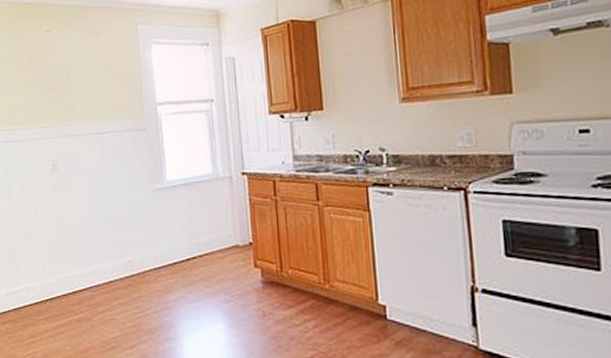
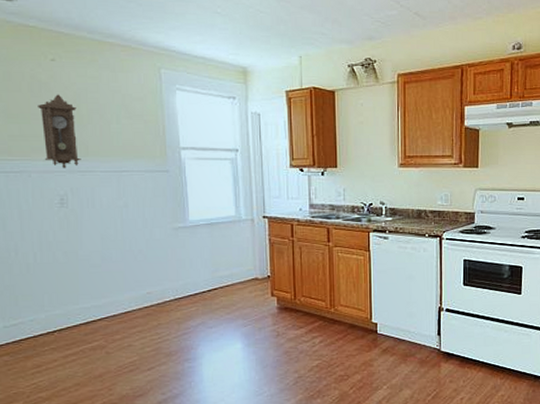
pendulum clock: none [36,63,70,135] -> present [38,94,81,169]

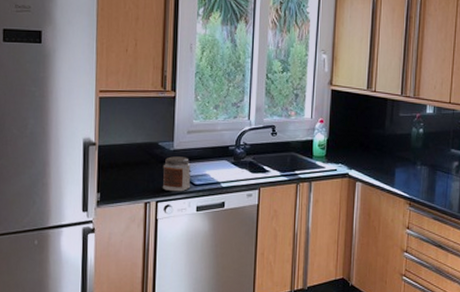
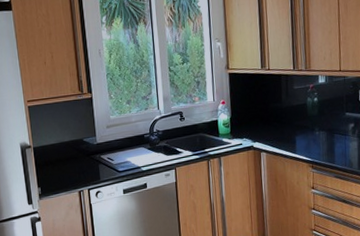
jar: present [162,156,191,192] -> none [89,148,116,180]

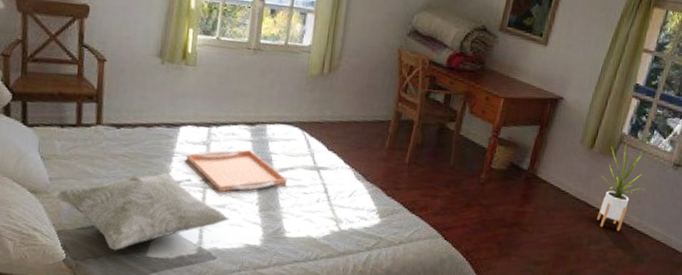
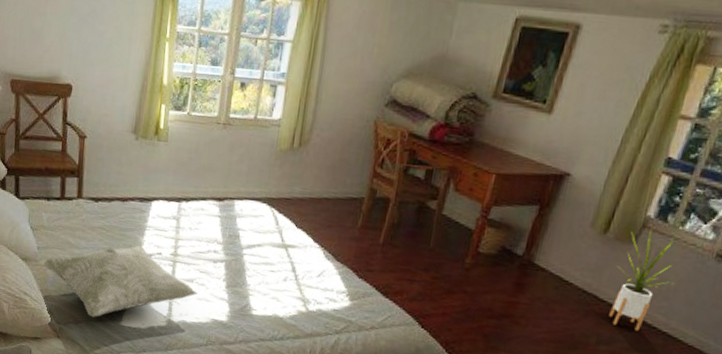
serving tray: present [186,149,287,192] -> none [157,225,254,267]

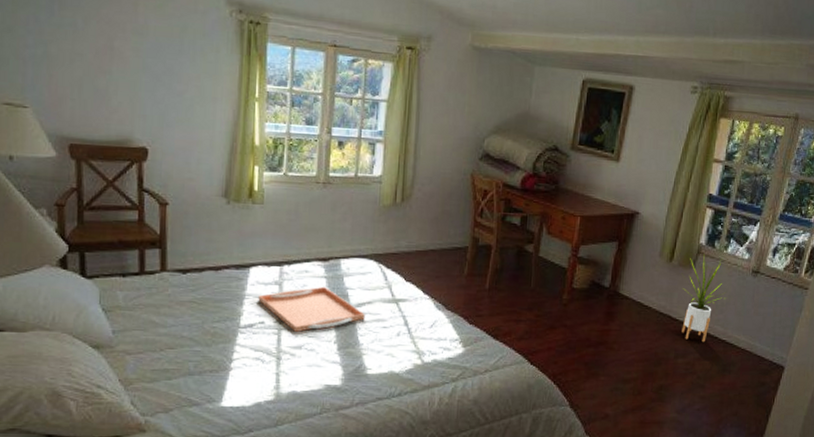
decorative pillow: present [42,245,199,318] -> none [120,316,308,403]
serving tray: none [157,225,254,267] -> present [258,286,365,332]

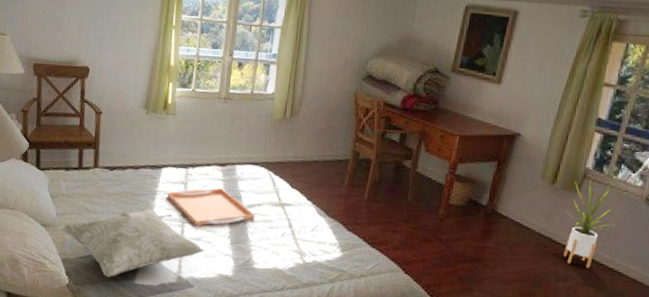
decorative pillow: none [120,316,308,403] -> present [61,209,206,278]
---------------
▶ _Directions for this task_
Print exactly the lines from the line with "serving tray: present" through the end of the data, both ends included, and print no pictures.

▶ _Answer below_
serving tray: present [186,149,287,192] -> none [157,225,254,267]

decorative pillow: present [42,245,199,318] -> none [120,316,308,403]
serving tray: none [157,225,254,267] -> present [258,286,365,332]

decorative pillow: none [120,316,308,403] -> present [61,209,206,278]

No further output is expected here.